Wirtz Corp. is most notable as owner of the Chicago Blackhawks; Wirtz Realty, a large real estate owner in Chicago; and Judge & Dolph Ltd., a major liquor distributor selling over 33% of all liquor in Illinois. It also has interests in banking and insurance. Wirtz also co-owns the United Center with Jerry Reinsdorf. Crain's Chicago Business in 2004 estimated the company's 2003 revenues as US$1.3 billion. Overall, it is estimated that Wirtz's holdings (including stock in several companies, including Alberto-Culver and Firstar Bank) are worth about US$3-4 billion.

Wirtz has a reputation for stubbornness and frugality.
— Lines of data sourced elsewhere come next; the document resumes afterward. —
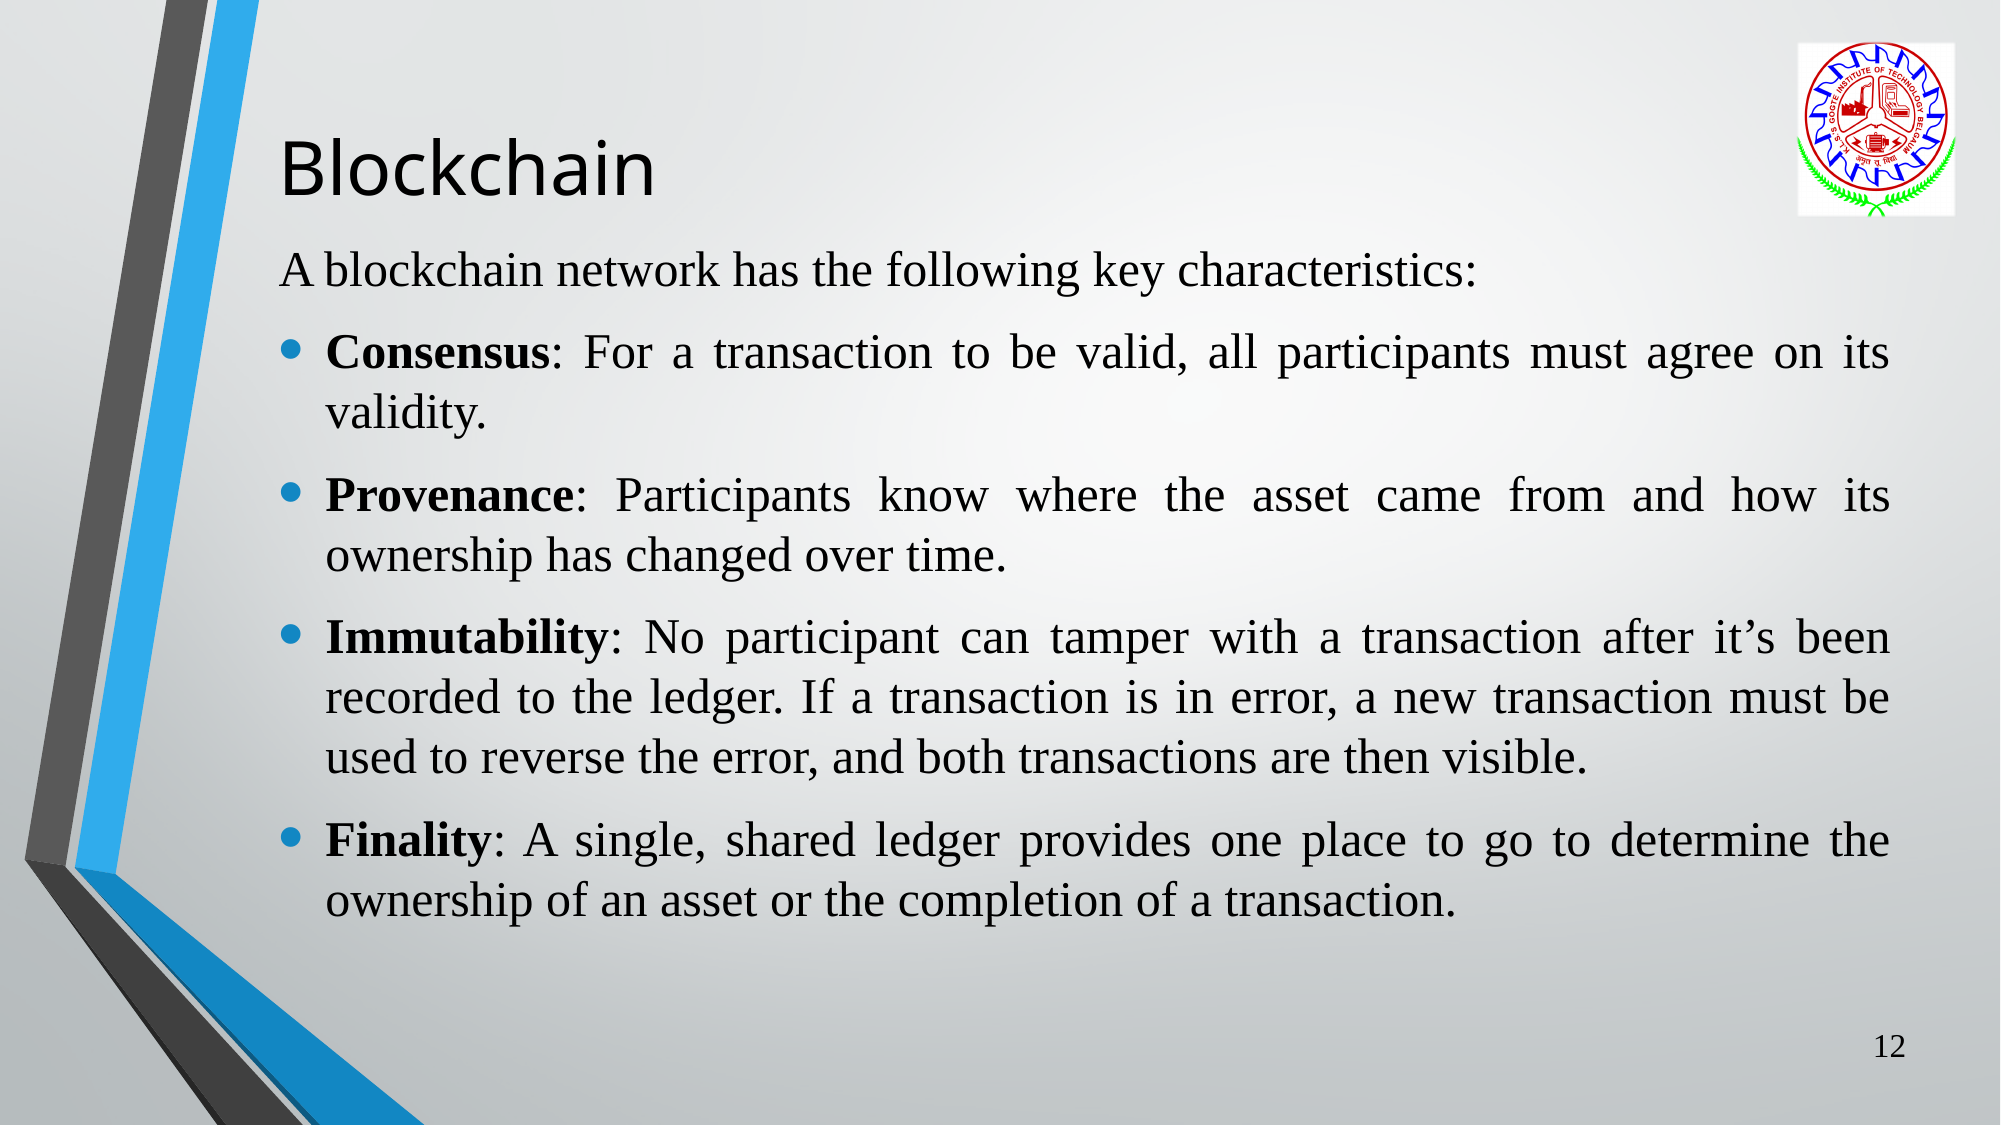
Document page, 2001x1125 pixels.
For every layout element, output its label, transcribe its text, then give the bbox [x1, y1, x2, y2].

list A blockchain network has the following key characteristics: Consensus: For a transaction to be valid, all participants must agree on its validity. Provenance: Participants know where the asset came from and how its ownership has changed over time. Immutability: No participant can tamper with a transaction after it’s been recorded to the ledger. If a transaction is in error, a new transaction must be used to reverse the error, and both transactions are then visible. Finality: A single, shared ledger provides one place to go to determine the ownership of an asset or the completion of a transaction. [263, 228, 1908, 719]
picture [1796, 41, 1957, 218]
slide_number 12 [1831, 1013, 1922, 1074]
title Blockchain [263, 112, 1524, 218]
He is vilified by Blackhawks fans for forbidding Blackhawks home games to be shown on TV and for allowing Bobby Hull to leave the Blackhawks. Wirtz is also blamed for the loss of both Dominik Hasek and Ed Belfour, the sacrilegious trade of Chris Chelios to Detroit (In actuality, Chelios asked to be traded and gave approval to then-General Manager Bob Murray when told Detroit was the most interested team), the lopsided trade of Jeremy Roenick and lastly the 1967 trade of a young Phil Esposito. Bobby Hull and Stan Mikita are so embittered by Wirtz's cheapness that they will have nothing to do with the franchise. Wirtz is also blamed for the Blackhawks Stanley Cup drought, which is the longest in the NHL and the longest in team history.[1]

Under the ownership of Wirtz, the Chicago Blackhawks were named by ESPN as the worst franchise in sports [2].

ESPN has ranked Wirtz as the 3rd greediest owner in all of sports.

Wirtz was inducted into the United States Hockey Hall of Fame in 1985. He has five children and seven grandchildren.

Wirtz was given the nickname "Dollar Bill" by Chicago Tribune columnist Bob Verdi as a sarcastic reference to his frugality in compensating his players.

[edit] The "Wirtz Law"

According to the Chicago Reader, in 1999 the Illinois legislature passed The Wine and Spirits Fair Dealing Act, colloquially known as the "Wirtz Law". The bill was passed after over $700,000 was contributed to politicians by liquor distruibutors according to the Illinois Campaign for Political Reform. According to the Reader:

The law was on the books for less than three years before a U.S. district court judge struck it down on the grounds that it violated the commerce clause of the Constitution. Newspaper editorials at the time often called the Wirtz Law a corrupt document, and it has since become a case study for campaign finance reform. But what has gone largely unnoted is that it only applied the same strictures to wineries and distilleries that already apply to breweries.[3]